[Start of Attachment]

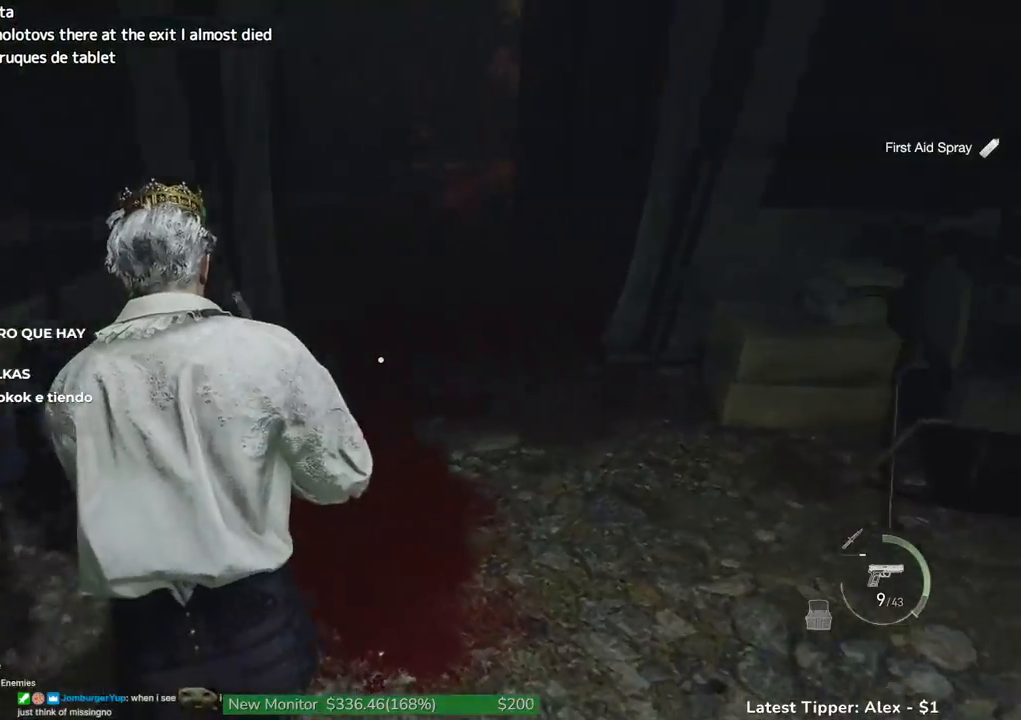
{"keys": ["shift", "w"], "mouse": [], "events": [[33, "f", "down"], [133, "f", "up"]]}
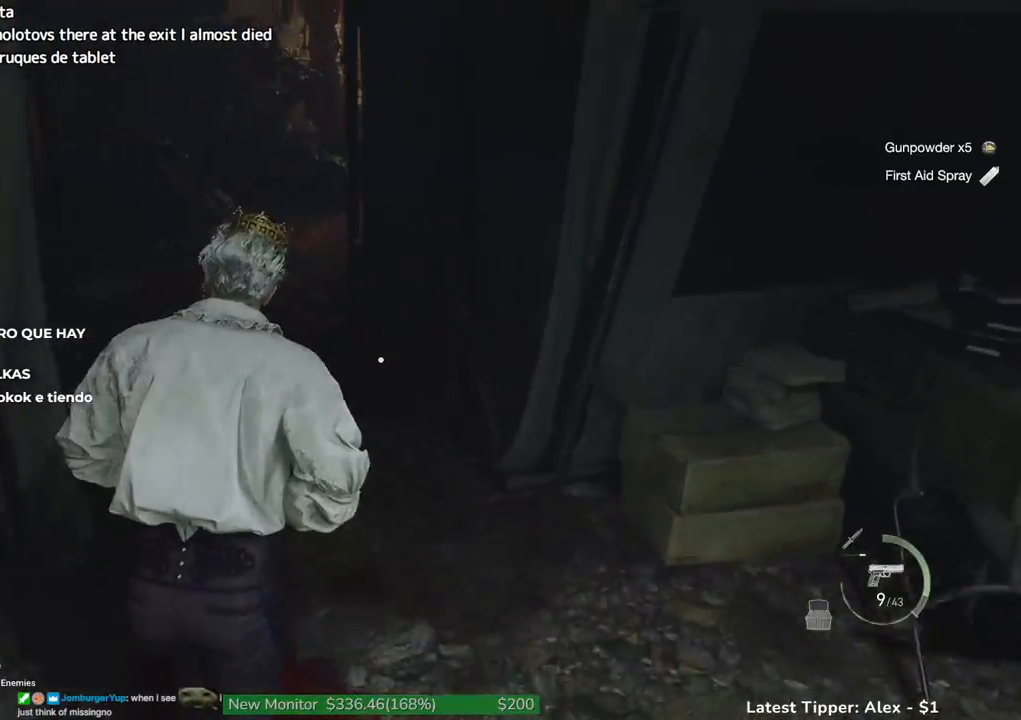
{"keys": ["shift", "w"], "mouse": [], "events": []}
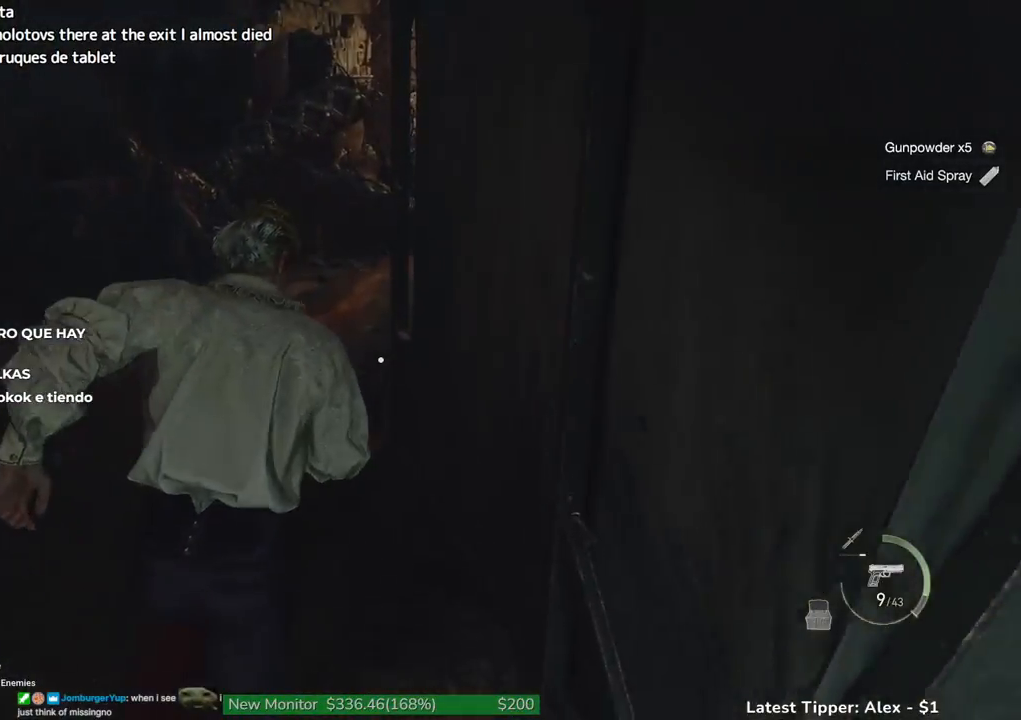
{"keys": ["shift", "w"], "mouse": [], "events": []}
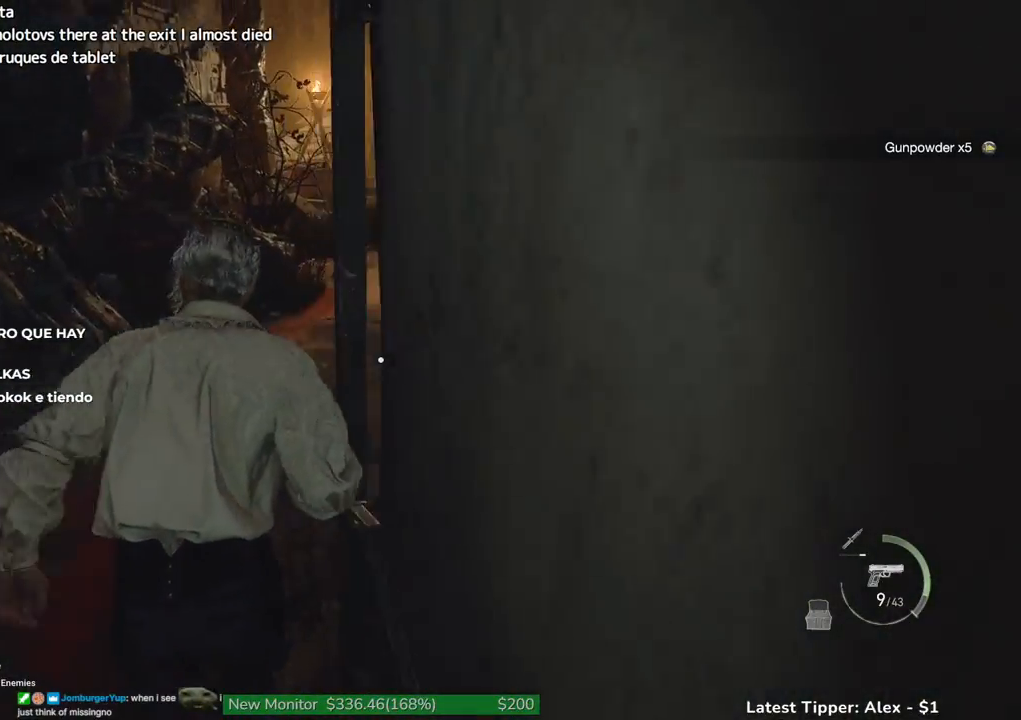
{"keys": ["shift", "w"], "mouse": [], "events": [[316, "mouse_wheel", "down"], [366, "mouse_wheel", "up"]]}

[End of Attachment]
[Start of Attachment]

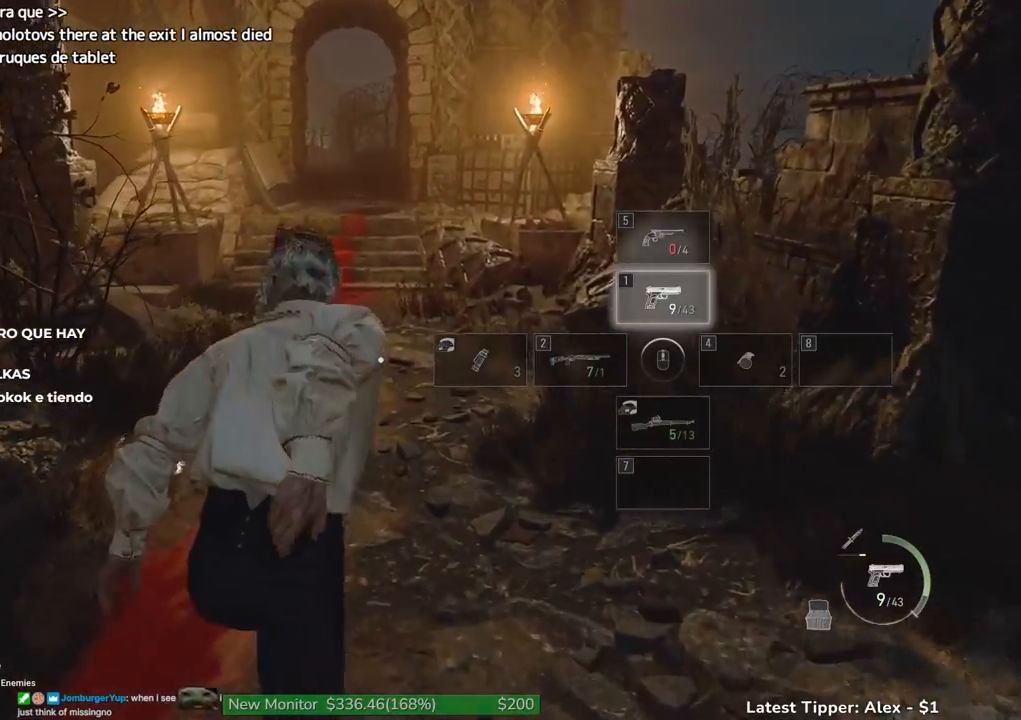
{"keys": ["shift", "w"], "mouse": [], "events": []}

[End of Attachment]

# [WHAT IS REQUIRED]
Going through the data, tally the lines containing "down" and report only the result.

# [WRITTEN RESPONSE]
2